SOAP SECRET: Coronation Street Legend Julie Hesmondhalgh Reveals Transgender Hayley Cropper Was Initially Intended for a Joke Storyline
She also shared what it meant to her to play a transgender character
CORONATION Street legend Julie Hesmondhalgh has revealed that her character Hayley Cropper was initially introduced as part of a joke storyline.
Julie was a regular on Corrie for over a decade, during which time her character married Roy Cropper (David Neilson) and became a soap-fan favourite – but her role on the soap was originally meant to be much smaller and part of a joke played on Roy.
Hayley first appeared on the soap in 1998 and was a regular fixture in Weatherfield until her on-screen death in 2014.
Her biggest storyline was her relationship with and eventual marriage to Roy.
Although they were not always the most affectionate couple, they enjoyed a happy life together.
However, this was almost not the case. Speaking on a soap panel at the Edinburgh TV Festival on Wednesday (21 August), Julie revealed that her character was only meant to appear as a joke, though she didn’t know it at the time.
“The casting director took me and said this was the deal with the character. She was going to be trans … [but] I didn’t know until later was that it was actually just going to be a joke storyline,” Julie explained.
She continued: “Roy had sort of embedded himself in the show as a popular – if slightly strange character – and he was going to have a series of disastrous dates, of which Hayley was the first.
“The punchline of this story was that she would take him for dinner and say ‘I’m trans,’” after which Roy would consider the date to be a disaster and “disappear into the distance.”
But somewhere along the line, the plan for Julie’s character changed and Roy and Hayley ended up falling in love.
They got married unofficially in 1999 and again in 2010, at which time their union was legally acknowledged following the Gender Recognition Act of 2004.
Julie praised Corrie for wanting to take on a transgender storyline as she felt the soap often shied away from the “issues.”
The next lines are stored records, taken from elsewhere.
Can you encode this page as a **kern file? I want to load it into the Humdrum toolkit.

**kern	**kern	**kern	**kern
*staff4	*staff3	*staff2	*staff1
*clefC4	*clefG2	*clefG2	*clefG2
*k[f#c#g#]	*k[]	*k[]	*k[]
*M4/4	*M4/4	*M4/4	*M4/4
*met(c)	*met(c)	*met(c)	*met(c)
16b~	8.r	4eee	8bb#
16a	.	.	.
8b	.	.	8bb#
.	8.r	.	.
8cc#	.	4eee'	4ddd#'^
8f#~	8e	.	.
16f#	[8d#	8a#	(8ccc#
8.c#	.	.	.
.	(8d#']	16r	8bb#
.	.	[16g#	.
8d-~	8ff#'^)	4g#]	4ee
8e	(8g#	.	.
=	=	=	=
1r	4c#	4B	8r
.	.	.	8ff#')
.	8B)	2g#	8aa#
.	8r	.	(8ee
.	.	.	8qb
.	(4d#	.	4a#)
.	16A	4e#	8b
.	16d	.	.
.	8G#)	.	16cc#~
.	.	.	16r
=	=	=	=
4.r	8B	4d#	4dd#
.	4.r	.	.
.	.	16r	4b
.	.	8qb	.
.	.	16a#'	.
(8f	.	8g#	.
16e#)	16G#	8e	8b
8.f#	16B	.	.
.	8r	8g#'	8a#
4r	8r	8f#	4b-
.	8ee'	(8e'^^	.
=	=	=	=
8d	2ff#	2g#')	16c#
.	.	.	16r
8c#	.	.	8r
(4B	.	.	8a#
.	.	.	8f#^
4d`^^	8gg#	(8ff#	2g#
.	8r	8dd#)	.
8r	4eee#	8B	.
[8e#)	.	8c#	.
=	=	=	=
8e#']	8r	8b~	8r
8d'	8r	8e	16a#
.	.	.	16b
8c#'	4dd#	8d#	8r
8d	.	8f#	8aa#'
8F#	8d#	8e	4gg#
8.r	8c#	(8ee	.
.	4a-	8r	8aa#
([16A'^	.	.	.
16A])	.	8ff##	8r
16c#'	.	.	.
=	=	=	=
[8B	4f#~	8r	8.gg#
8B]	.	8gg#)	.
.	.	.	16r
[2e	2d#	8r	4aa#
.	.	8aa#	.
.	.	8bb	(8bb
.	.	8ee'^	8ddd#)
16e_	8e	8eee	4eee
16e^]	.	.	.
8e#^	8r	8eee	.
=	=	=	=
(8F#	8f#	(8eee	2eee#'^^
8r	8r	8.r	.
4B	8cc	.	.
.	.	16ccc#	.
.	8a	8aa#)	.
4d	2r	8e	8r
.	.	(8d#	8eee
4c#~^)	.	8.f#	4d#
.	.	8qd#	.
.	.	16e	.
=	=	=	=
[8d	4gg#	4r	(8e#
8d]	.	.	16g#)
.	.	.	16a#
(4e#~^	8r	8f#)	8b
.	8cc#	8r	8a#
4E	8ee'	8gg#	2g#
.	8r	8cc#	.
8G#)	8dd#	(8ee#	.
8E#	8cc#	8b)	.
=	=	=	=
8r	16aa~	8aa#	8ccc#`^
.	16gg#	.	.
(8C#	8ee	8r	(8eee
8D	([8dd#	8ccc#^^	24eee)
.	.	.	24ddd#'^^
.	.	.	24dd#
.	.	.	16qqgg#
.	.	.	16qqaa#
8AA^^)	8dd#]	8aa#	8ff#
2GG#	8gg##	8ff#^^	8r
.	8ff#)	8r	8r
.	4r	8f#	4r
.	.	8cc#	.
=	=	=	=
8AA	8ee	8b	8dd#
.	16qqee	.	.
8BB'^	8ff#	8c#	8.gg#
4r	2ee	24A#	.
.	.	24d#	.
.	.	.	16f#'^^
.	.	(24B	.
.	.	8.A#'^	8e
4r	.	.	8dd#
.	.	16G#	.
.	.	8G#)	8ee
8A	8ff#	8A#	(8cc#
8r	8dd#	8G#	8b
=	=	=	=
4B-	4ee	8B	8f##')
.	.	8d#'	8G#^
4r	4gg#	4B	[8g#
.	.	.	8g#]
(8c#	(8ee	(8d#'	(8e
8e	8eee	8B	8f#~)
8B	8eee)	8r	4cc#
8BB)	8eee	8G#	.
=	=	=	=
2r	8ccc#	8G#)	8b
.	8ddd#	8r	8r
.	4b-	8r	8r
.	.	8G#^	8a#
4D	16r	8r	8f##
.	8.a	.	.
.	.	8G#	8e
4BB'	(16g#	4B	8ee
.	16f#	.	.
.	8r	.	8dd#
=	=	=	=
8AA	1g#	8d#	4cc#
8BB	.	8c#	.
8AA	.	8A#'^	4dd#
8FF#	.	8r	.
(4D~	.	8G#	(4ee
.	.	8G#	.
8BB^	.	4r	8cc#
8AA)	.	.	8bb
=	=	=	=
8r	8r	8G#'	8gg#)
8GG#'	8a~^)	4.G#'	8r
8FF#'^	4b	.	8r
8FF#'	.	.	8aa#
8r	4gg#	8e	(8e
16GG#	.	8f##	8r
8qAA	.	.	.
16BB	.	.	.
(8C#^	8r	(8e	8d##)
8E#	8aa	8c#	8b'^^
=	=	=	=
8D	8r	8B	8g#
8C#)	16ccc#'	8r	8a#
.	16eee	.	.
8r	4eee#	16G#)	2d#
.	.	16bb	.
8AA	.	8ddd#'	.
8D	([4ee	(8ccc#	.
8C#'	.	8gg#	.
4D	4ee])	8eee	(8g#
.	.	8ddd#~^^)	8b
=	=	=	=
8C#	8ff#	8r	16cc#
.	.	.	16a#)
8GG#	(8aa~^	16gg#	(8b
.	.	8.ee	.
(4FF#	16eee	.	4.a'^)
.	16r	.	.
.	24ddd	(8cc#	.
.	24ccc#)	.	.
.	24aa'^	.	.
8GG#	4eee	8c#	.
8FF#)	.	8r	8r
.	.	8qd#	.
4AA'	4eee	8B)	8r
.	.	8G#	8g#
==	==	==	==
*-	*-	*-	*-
But telling an important story was something that meant a lot to her and something she always wanted to do as an actress.
“To be in a soap that was dealing with an issue that might change things, it was something that was really, really close to my heart,” she said.
“I knew that it would be an issue that I was a cis-gendererd person playing a trans character, even back then I knew that.
“But I also knew that in the temperature of those times, which unfortunately is the temperature of these times now too, that the stress and the press decimation of the actor playing that part if they were trans would be just horrific.